What if I was using my best God-given gifts, then what would my life look like? Would anything change? What would I do more of and what would I do less?
I've been asking myself lots of questions like this lately mostly because I've had more time than usual to think. After an exhausting Holy Week, much like every other pastor, I decided to do something crazy this year: take the whole week after Easter off. And, I just didn't take the week off to sit at home or catch up on around town errands, but I traveled to a beautiful place, somewhere very different from anything that is normal about my life in DC, namely Sedona, Arizona.
Set in the Red Rock Canyons of the desert southwest, Sedona situates itself not only as a warm community for flocks of northern retirees, but as a spiritual center of mediation, healing and illumination for those in search. You can have your aura read, you can go on a hike in search of a vortex, and can find counselors everywhere.
With all things spiritual being my vocation, you know, of course I was excited about spending some more time in this place where things of the divine are not far from the intentions of many. And, I wasn't disappointed.

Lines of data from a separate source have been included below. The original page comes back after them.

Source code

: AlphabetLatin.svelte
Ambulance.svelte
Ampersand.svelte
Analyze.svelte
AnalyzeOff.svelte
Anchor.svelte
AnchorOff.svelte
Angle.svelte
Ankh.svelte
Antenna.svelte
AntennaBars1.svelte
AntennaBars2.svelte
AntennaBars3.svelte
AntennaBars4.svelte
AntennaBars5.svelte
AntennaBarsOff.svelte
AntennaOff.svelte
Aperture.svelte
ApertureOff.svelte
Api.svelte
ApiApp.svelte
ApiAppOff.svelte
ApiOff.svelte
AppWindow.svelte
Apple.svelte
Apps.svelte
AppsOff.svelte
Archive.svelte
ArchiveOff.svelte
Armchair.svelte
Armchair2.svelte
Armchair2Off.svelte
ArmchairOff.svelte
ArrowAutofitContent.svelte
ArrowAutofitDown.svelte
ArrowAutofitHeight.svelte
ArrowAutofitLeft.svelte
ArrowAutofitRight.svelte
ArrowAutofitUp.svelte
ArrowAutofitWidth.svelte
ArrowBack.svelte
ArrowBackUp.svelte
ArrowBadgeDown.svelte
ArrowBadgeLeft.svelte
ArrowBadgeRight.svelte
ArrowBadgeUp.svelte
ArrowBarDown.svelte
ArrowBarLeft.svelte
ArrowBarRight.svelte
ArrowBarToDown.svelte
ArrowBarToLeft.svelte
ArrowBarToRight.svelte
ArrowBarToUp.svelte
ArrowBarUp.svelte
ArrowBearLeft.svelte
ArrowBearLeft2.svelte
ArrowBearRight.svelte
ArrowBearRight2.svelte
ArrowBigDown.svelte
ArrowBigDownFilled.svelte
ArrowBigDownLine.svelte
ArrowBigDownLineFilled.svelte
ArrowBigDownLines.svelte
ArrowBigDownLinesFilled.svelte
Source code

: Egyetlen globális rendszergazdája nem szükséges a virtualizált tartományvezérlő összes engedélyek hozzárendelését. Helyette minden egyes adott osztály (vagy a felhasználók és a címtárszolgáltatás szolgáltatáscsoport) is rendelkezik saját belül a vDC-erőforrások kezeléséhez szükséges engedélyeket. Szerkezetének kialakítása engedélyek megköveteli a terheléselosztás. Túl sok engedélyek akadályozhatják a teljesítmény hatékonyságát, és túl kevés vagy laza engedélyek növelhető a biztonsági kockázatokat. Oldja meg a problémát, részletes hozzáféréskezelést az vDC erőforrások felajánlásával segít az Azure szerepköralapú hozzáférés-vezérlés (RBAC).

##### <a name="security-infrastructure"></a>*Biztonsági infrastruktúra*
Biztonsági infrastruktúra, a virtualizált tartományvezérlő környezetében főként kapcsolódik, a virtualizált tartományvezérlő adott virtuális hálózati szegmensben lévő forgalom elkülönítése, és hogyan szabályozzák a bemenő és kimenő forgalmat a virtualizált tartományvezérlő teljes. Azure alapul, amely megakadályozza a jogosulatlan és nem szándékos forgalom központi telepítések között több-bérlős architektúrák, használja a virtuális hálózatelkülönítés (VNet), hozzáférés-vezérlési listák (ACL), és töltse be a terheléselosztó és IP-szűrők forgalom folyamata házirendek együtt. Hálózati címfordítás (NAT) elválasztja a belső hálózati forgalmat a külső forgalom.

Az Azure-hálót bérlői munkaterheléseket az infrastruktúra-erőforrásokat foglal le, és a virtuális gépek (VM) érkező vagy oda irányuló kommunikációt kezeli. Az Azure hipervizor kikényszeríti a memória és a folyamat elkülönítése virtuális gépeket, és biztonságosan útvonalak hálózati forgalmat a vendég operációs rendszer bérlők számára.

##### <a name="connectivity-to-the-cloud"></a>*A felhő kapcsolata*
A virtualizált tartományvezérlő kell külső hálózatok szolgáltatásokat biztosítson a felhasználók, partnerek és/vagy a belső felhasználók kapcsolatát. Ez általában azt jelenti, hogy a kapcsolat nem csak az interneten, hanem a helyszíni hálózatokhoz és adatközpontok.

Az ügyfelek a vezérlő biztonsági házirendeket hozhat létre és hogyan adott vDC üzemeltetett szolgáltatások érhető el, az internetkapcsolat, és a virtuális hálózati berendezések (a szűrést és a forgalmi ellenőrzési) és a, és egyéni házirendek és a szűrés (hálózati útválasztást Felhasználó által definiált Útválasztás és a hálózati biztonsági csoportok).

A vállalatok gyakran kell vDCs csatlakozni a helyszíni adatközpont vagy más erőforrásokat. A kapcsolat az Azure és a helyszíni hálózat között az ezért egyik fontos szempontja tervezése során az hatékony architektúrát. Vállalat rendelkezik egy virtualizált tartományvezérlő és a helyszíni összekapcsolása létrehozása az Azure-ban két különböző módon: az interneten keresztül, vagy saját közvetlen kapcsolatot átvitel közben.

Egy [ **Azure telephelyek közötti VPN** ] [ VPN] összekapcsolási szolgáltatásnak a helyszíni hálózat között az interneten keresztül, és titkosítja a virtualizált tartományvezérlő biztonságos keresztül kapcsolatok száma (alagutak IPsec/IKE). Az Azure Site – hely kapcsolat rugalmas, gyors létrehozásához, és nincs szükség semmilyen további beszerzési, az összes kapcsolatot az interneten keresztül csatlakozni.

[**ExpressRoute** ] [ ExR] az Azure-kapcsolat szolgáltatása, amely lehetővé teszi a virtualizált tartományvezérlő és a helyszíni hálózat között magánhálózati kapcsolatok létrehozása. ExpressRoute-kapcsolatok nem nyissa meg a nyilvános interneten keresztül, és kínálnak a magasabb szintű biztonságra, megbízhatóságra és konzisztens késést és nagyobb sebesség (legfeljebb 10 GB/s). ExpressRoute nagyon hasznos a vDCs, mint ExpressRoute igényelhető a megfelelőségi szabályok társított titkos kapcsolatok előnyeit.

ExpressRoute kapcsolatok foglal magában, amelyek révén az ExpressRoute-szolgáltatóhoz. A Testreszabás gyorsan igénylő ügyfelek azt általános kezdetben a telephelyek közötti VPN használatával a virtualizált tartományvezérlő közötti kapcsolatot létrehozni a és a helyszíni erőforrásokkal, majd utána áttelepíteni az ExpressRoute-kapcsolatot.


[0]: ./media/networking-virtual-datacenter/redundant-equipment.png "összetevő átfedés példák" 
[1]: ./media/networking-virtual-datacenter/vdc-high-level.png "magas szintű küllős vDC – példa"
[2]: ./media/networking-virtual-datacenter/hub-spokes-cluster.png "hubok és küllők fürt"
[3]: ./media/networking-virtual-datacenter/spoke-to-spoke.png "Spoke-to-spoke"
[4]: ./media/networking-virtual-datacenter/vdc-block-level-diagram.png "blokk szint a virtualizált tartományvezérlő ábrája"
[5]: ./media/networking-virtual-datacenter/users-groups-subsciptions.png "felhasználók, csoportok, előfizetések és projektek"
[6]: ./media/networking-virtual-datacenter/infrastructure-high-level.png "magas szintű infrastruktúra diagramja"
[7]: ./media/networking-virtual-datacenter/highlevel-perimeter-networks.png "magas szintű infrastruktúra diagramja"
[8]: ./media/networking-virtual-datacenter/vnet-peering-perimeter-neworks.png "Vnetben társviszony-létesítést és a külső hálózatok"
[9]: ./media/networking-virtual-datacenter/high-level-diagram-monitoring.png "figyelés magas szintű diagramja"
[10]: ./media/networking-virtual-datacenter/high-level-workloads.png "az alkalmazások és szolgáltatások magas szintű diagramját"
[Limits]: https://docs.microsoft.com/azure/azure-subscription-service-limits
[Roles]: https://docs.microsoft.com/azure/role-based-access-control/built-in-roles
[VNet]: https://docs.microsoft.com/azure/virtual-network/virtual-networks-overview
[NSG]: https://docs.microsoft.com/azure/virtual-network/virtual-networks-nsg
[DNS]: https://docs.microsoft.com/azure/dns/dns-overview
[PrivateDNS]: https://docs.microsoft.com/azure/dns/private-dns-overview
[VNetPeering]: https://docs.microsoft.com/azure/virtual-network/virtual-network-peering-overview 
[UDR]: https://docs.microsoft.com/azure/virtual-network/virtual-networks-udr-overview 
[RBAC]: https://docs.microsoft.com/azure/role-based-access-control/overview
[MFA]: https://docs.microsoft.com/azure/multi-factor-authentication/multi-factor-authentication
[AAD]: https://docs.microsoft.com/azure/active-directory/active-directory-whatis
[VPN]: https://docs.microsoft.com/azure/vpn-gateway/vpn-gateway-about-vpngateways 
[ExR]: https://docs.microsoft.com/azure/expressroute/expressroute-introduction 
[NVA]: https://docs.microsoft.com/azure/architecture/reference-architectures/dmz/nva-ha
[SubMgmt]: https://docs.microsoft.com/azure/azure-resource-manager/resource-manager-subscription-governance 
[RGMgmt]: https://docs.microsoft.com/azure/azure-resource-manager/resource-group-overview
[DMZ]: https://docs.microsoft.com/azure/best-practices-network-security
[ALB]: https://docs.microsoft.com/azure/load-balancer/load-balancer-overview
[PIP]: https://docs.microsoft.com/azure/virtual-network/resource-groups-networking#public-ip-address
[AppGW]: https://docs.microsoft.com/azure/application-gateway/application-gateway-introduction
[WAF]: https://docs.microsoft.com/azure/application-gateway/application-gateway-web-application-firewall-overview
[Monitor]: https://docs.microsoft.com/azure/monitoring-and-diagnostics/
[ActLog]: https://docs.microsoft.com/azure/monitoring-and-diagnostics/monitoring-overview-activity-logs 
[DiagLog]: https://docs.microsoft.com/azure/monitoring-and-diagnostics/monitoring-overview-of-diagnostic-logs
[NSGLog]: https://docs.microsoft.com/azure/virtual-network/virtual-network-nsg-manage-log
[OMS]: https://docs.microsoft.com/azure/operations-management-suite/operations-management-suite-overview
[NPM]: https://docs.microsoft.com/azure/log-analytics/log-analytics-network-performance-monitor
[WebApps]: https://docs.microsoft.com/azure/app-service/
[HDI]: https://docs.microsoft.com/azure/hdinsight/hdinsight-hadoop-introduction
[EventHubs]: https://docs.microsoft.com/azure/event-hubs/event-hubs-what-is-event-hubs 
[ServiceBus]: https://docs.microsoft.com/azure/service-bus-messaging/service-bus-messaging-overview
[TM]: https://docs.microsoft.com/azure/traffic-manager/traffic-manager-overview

Beautiful churches of every sort filled the streets (and from the looks of the outdoor signs it appeared that people actually attended them!). And, you couldn't drive ten feet without seeing some sign about a healing center or where to buy healing crystals. The town is a religious lovers' dream on all fronts!
Even though the whole new age scene is not something I completely understand or regularly pay attention to, it did strike my fancy to be in a lovely place of God's magnificent creation surrounded by people who are seriously searching for meaning beyond this world just as I am.

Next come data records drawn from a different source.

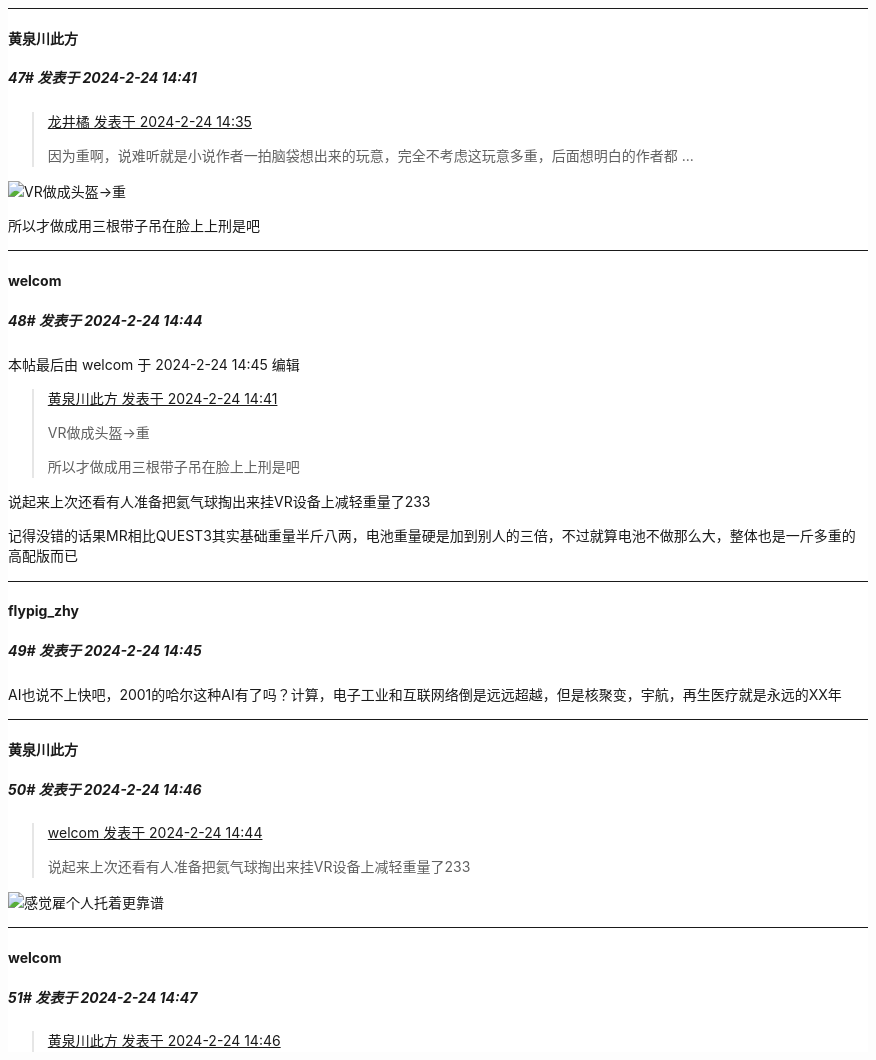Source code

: 
*****

####  黄泉川此方  
##### 47#       发表于 2024-2-24 14:41

<blockquote><a href="httphttps://bbs.saraba1st.com/2b/forum.php?mod=redirect&amp;goto=findpost&amp;pid=64052730&amp;ptid=2172965" target="_blank">龙井橘 发表于 2024-2-24 14:35</a>

因为重啊，说难听就是小说作者一拍脑袋想出来的玩意，完全不考虑这玩意多重，后面想明白的作者都 ...</blockquote>
<img src="https://static.saraba1st.com/image/smiley/face2017/067.png" referrerpolicy="no-referrer">VR做成头盔→重

所以才做成用三根带子吊在脸上上刑是吧


*****

####  welcom  
##### 48#       发表于 2024-2-24 14:44

 本帖最后由 welcom 于 2024-2-24 14:45 编辑 
<blockquote><a href="httphttps://bbs.saraba1st.com/2b/forum.php?mod=redirect&amp;goto=findpost&amp;pid=64052775&amp;ptid=2172965" target="_blank">黄泉川此方 发表于 2024-2-24 14:41</a>

VR做成头盔→重

所以才做成用三根带子吊在脸上上刑是吧</blockquote>
说起来上次还看有人准备把氦气球掏出来挂VR设备上减轻重量了233

记得没错的话果MR相比QUEST3其实基础重量半斤八两，电池重量硬是加到别人的三倍，不过就算电池不做那么大，整体也是一斤多重的高配版而已

*****

####  flypig_zhy  
##### 49#       发表于 2024-2-24 14:45

AI也说不上快吧，2001的哈尔这种AI有了吗？计算，电子工业和互联网络倒是远远超越，但是核聚变，宇航，再生医疗就是永远的XX年

*****

####  黄泉川此方  
##### 50#       发表于 2024-2-24 14:46

<blockquote><a href="httphttps://bbs.saraba1st.com/2b/forum.php?mod=redirect&amp;goto=findpost&amp;pid=64052789&amp;ptid=2172965" target="_blank">welcom 发表于 2024-2-24 14:44</a>

说起来上次还看有人准备把氦气球掏出来挂VR设备上减轻重量了233</blockquote>
<img src="https://static.saraba1st.com/image/smiley/face2017/067.png" referrerpolicy="no-referrer">感觉雇个人托着更靠谱

*****

####  welcom  
##### 51#       发表于 2024-2-24 14:47

<blockquote><a href="httphttps://bbs.saraba1st.com/2b/forum.php?mod=redirect&amp;goto=findpost&amp;pid=64052798&amp;ptid=2172965" target="_blank">黄泉川此方 发表于 2024-2-24 14:46</a>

Spiriutal seekers seem to be more content than most of it, it seems. I have to say, I did not meet one unhappy person in Sedona. Not one! Everyone from the staff at the hotel, the shop owners and even the guy working the drive-through line at Burger King were among the most cheerful folks I've been around in a long time.
And for this reason among many others, there's something truly centering about being a part of this town, even if your stay is short. You can't help but begin to see life from the perspective of what is most important, what is real and what brings you joy.
Thus, my countless "what if?" questions emerged. It surprised me to have such confidence to begin to ask them. I knew that if I was invested in answering, the hooks on which I hang the pillars of my daily activities might have to change. Priorities might shift. Relationships might begin again. Life-giving experiences might come from new sources.
What I found, though (again, a surprise) is that in simply asking the: "What if ____?" questions, joy was already waiting for me there. There was delight in having the time and the freedom to imagine my life not from the perspective of obligation, prior commitments, or what might be expected of me, rather, what is most real.
What if I had the courage to live out of my most authentic gifts? What if I had the freedom to be fully the woman I was made to be? What if nothing held me back?
Such questions are among those I'm continuing to ponder and keep close even as I've re-entered the world of all things church. So, I'm thankful, yes, deeply thankful that the gospel word today came to us as "My peace I give to you" for when you begin to stir up all of the "what ifs?" about your future, an extra dose of peace is needed to see the process through.
I hope that even if you don't make it to Sedona anytime soon (though I highly recommend it), you'll have enough quiet time to begin to ask some "What if?" questions of your life as well. After all, just as one person in Sedona said to me this week, "Life is too short not to keep it real."